Photos with camera intrinsics:
▼
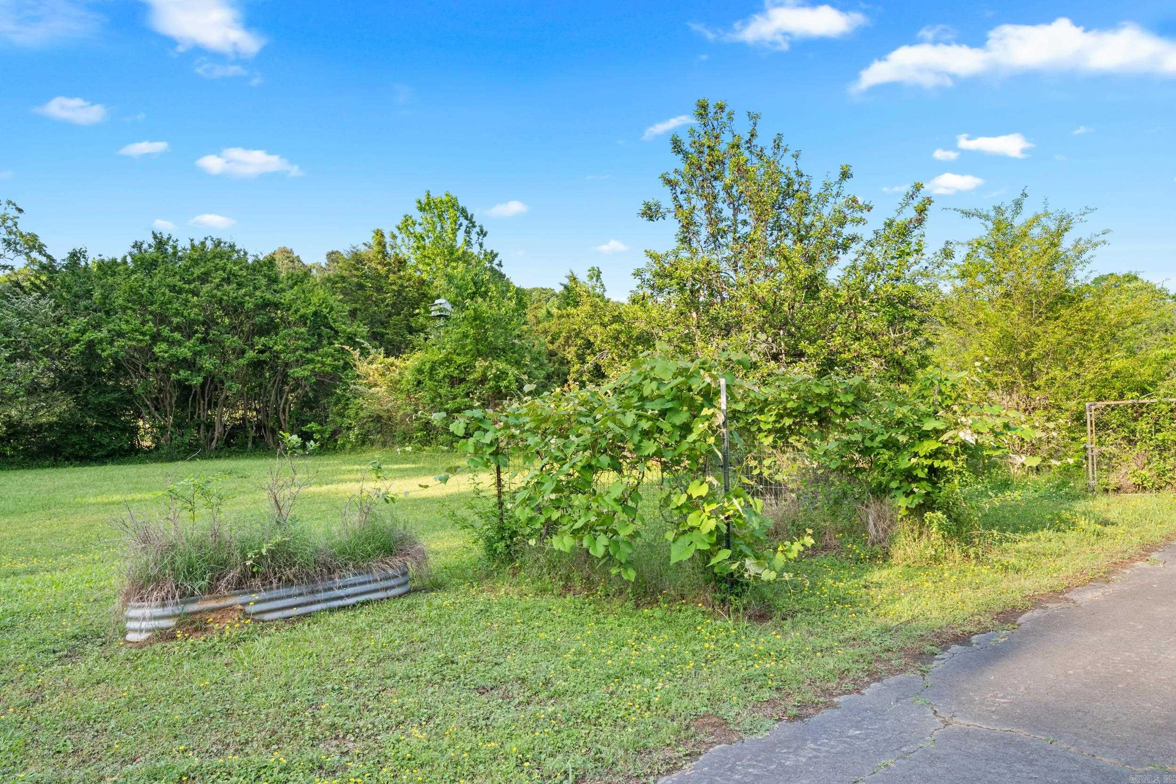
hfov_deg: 75.5
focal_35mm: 23
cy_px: 392
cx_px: 588
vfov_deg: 54.6
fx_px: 759
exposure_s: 1/125
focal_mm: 15.5
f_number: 7.1
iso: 400
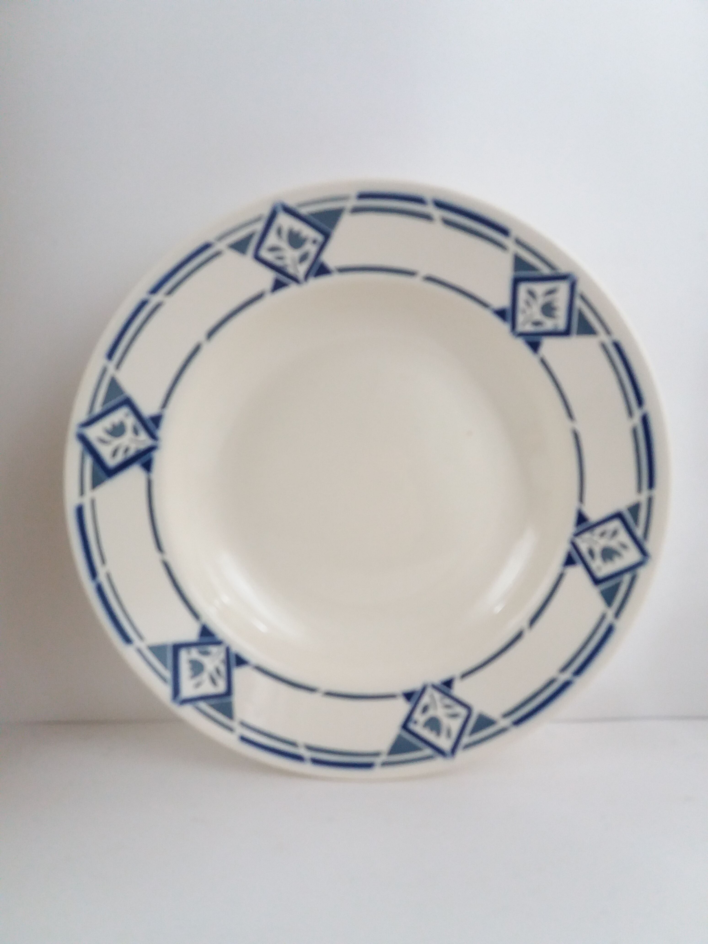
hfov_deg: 49.7
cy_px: 472
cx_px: 354
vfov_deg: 63.4
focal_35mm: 28
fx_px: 764
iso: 200
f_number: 1.9
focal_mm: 3.7
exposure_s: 1/112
▲
The task: Output the records verbatim, every one of them, and keep the pictures out.

Solution to the problem:
hfov_deg: 75.5
focal_35mm: 23
cy_px: 392
cx_px: 588
vfov_deg: 54.6
fx_px: 759
exposure_s: 1/125
focal_mm: 15.5
f_number: 7.1
iso: 400
hfov_deg: 49.7
cy_px: 472
cx_px: 354
vfov_deg: 63.4
focal_35mm: 28
fx_px: 764
iso: 200
f_number: 1.9
focal_mm: 3.7
exposure_s: 1/112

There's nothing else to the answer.